Act No. 206, as given in 2 Comp. Laws 1929, §§ 11700-11725, contains 26 sections, the final one, section 11725, stating that:
"The provisions of act number one hundred thirty-eight of the public acts of nineteen hundred eleven, and every other provision in conflict herewith, are hereby repealed." *227
We held in City of Owosso v. Union Telephone Co.,
185 Mich. 349 , that under this act, save in exceptional cases, governmental supervision, control and regulation of telephone companies doing a public business is committed to the commission.
Section 2 of Act No. 206 placed this control and regulation in the hands of the then existing Michigan railroad commission, whose powers are now vested by Act No. 419, § 3, Pub. Acts 1919 (2 Comp. Laws 1929, § 11008) in the present Michigan public utilities commission.
Section 3 of the act (section 11702) required those doing a telephone business "to furnish reasonably adequate service and facilities for the use of their lines by the public," and section 22 of the act (section 11721) provides the penalty for violation of "any of the provisions of this act." This section states that if such person "shall do or commit any other thing or act in this act declared to be unlawful, such telephone company shall forfeit and pay to the State of Michigan for the first offense not less than fifty dollars nor more than one thousand dollars, and for each subsequent offense shall pay not less than one hundred dollars nor more than two thousand dollars. Any penalty herein provided for shall be collected under the direction of the attorney general in an action of assumpsit." The compilation commission, who were charged with the duty of preparing the Compiled Laws of 1929 (see 1 Comp. Laws 1929, §§ 81-91), properly included section 11699, it not having been specifically repealed, but it is apparent from the reading of the two acts that section 11699 and section 11721, are incompatible. The former provided a forfeiture of not less than $25 nor more than $100 a day for neglect or refusal to furnish telephone service, one-half of which was for the use of *228
the people (see Osborne v. Reading Central Telephone Co.,
From these comparisons and others that can be made, it will be seen that Act No. 206, Pub. Acts 1913, is all-inclusive and there seems to be nothing in Act No. 72, Pub. Acts 1883 that is not covered by the later act, unless it may be the prohibition in the former against furnishing party line services to certain subscribers and under certain conditions therein named.
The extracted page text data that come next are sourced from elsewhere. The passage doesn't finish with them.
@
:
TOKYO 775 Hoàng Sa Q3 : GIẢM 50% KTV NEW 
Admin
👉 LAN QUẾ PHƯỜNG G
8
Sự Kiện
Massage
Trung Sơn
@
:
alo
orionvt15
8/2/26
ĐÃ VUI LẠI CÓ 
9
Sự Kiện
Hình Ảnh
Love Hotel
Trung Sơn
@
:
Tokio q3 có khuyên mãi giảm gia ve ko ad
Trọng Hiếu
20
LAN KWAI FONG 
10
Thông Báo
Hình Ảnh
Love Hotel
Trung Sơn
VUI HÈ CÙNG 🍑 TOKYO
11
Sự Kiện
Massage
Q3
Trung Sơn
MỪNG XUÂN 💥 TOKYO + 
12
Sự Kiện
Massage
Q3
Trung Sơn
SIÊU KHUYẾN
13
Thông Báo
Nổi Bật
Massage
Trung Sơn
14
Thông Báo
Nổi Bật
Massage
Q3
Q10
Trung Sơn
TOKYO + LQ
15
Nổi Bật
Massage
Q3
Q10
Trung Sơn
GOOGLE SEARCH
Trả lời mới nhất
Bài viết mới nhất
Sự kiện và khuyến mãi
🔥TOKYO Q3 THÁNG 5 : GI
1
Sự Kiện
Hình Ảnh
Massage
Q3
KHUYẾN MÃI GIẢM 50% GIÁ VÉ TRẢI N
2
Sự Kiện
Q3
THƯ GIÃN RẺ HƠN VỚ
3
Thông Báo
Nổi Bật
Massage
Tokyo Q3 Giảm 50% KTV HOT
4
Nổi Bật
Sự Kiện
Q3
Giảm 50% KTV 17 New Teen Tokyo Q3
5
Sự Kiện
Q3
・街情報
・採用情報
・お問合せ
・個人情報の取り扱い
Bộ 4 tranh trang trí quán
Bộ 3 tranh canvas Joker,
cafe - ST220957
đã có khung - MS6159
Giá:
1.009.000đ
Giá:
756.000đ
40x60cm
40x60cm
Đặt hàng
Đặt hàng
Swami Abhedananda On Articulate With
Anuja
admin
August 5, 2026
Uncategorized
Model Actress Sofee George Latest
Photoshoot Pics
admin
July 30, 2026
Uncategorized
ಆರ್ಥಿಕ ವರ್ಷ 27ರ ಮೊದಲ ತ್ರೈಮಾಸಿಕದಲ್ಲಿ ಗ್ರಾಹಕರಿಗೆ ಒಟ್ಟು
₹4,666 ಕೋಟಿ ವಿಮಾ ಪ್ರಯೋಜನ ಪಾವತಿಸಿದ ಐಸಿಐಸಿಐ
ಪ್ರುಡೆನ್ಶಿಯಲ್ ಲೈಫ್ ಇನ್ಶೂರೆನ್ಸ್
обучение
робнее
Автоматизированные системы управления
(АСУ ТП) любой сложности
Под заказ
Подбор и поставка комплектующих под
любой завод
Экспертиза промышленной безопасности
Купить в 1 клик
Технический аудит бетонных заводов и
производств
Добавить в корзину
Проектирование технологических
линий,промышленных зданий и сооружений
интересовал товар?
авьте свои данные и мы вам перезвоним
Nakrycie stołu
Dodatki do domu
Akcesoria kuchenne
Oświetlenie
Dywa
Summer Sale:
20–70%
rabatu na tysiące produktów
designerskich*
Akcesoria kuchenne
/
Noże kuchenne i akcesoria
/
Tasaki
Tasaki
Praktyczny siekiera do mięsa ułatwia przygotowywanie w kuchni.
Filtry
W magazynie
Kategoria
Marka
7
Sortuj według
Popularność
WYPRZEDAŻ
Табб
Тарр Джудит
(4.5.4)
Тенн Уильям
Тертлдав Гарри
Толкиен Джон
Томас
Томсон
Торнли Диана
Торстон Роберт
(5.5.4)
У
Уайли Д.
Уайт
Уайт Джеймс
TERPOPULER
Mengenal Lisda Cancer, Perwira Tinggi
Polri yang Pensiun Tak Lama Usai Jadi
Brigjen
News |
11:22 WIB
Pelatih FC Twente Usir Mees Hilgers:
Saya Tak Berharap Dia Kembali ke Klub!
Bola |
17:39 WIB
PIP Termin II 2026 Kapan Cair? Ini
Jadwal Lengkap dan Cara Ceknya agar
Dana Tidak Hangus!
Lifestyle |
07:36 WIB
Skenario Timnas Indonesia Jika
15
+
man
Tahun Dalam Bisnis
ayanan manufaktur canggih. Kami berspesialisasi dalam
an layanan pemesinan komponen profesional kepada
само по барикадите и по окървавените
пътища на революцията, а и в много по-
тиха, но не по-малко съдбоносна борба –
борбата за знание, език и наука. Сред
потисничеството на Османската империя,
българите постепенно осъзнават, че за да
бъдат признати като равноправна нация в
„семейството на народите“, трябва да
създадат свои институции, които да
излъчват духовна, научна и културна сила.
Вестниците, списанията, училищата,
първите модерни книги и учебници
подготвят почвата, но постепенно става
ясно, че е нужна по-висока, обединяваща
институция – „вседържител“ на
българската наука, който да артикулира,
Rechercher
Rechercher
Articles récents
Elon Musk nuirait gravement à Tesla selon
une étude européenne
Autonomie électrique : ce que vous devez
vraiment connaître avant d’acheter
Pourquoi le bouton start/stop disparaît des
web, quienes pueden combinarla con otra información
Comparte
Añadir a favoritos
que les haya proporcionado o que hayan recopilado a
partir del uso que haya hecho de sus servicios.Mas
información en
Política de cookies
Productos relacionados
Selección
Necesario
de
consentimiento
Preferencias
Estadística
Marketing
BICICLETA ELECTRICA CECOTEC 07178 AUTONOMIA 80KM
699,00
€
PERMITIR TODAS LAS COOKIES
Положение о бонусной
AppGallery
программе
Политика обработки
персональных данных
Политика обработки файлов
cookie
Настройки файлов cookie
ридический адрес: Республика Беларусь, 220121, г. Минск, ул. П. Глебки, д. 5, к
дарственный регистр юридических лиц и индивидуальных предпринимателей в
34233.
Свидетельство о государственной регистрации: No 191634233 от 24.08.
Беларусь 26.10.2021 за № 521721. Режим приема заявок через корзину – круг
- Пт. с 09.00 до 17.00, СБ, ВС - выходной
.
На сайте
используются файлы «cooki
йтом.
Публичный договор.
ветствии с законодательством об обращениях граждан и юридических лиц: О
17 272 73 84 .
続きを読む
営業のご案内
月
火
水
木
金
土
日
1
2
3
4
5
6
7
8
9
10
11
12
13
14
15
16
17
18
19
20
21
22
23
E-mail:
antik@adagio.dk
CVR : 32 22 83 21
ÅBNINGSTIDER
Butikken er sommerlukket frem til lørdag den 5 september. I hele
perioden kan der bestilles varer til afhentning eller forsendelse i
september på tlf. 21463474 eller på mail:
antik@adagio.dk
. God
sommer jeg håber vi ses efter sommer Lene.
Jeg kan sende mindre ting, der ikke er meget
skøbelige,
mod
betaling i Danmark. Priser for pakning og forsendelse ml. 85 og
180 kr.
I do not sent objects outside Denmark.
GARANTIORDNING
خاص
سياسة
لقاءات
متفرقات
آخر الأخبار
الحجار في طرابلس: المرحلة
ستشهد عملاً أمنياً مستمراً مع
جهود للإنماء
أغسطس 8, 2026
The penalty provisions in the two acts are clearly inconsistent and if appellants' position is to be sustained defendant can be subjected to both penalties for the same offense, and the State would receive one-half of the first penalty and all of the second. Such a situation would be a travesty on justice.
Under the former, defendant could be enjoined upon complaint of plaintiff from continuing in business in lieu of the penalty imposed which would thereby oust the commission from exercising its statutory jurisdiction. *229
By placing broad powers of control in the hands of the commission in the provisions of Act No. 206, Pub. Acts 1913, and repealing Act No. 138, Pub. Acts 1911, and "every other provision in conflict herewith," the legislature by implication, if not actual direction, repealed Act No 72, at least so far as the collection of penalties is concerned, and we so hold. People v. Bussell,
The judgment entered on the directed verdict for defendant is affirmed, with costs.
FEAD, C.J., and NORTH, BUTZEL, SHARPE, POTTER, and CHANDLER, JJ., concurred with BUSHNELL, J.